Per contro possedeva una lucida incoscienza che gli permetteva di buttare sempre il cuore oltre l’ostacolo incurante delle eventuali conseguenze che le sue azioni potevano creare.

Le sue vittorie, poche come detto prima, hanno sempre avuto qualcosa di epico nella loro realizzazione: nel 1981 a Montecarlo prima e in Spagna dopo riuscì a vincere in modo clamoroso, nel primo caso con una rimonta straordinaria nei confronti di Alan Jones e nel secondo caso riuscendo a tenere alle proprie spalle per tutta la gara 4 macchine che in termini di potenza e di competitività erano nettamente più performanti, e dopo essere partito dalla settima posizione in griglia di partenza.
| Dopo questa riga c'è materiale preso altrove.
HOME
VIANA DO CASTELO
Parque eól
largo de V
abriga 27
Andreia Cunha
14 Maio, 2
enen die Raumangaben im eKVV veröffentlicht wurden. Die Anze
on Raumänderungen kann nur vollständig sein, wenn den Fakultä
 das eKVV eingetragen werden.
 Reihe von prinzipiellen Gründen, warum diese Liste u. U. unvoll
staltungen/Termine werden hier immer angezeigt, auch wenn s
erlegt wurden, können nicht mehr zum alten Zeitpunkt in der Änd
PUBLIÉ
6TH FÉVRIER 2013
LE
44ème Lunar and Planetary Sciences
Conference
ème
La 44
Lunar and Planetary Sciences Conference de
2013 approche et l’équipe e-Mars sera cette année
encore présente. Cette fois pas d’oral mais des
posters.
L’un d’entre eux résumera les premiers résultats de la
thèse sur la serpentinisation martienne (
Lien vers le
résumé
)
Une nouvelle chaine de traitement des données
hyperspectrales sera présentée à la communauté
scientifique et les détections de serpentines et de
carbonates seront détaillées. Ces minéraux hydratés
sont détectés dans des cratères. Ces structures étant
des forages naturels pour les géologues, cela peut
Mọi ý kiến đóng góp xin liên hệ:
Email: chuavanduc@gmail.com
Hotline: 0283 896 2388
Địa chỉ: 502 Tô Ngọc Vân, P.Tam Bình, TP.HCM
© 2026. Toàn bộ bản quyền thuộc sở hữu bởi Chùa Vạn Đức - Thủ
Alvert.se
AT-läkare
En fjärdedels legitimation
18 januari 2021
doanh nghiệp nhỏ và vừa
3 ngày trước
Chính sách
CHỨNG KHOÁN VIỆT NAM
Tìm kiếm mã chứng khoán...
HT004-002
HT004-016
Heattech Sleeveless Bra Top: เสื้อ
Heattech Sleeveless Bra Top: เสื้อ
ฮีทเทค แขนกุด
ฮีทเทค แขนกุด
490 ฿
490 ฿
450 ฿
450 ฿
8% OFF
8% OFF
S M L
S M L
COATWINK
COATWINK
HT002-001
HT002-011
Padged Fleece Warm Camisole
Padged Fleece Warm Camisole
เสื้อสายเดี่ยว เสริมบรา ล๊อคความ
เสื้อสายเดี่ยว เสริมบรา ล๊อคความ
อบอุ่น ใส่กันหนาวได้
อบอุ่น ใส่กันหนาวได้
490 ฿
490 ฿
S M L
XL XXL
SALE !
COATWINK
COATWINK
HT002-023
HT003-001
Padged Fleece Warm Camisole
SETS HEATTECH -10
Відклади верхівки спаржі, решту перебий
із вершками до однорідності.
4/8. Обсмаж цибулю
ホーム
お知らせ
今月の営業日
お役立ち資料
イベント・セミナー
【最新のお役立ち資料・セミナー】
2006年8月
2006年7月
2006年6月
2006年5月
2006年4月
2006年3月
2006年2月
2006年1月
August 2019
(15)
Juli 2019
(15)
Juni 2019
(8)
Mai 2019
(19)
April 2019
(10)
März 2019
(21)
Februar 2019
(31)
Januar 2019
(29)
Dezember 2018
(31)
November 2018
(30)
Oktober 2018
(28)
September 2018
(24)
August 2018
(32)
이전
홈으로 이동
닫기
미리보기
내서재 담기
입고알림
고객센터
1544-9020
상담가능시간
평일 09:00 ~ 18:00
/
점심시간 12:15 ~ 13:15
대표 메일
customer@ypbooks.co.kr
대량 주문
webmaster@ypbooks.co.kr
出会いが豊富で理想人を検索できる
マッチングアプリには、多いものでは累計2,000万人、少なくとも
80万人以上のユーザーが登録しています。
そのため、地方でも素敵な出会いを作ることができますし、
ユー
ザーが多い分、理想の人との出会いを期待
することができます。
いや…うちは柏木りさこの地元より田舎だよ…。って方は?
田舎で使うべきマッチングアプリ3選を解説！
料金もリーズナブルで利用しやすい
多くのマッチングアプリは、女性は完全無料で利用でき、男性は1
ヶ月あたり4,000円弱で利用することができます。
Queste sono solo alcune delle imprese consegnate alla storia dello sport che hanno contribuito a rendere leggendario Gilles Villeneuve e, come nei tempi antichi, a tramandare i ricordi di quanto compiuto dal pilota canadese ci hanno pensato nel corso degli anni tutti i tifosi e non solo che ricordano ancora con gli occhi lucidi, le vittorie, i sorpassi, gli incidenti e in generale l’uomo Villeneuve: uomo valoroso, generoso, umile, leale, che ha cavalcato i cavalli vapore di una Formula 1 con la sfrontatezza e il coraggio di un eroe romantico e che è volato via in un pomeriggio dell’8 Maggio 1982 lasciando tutti increduli che un simile uomo potesse essere mortale come tutti noi.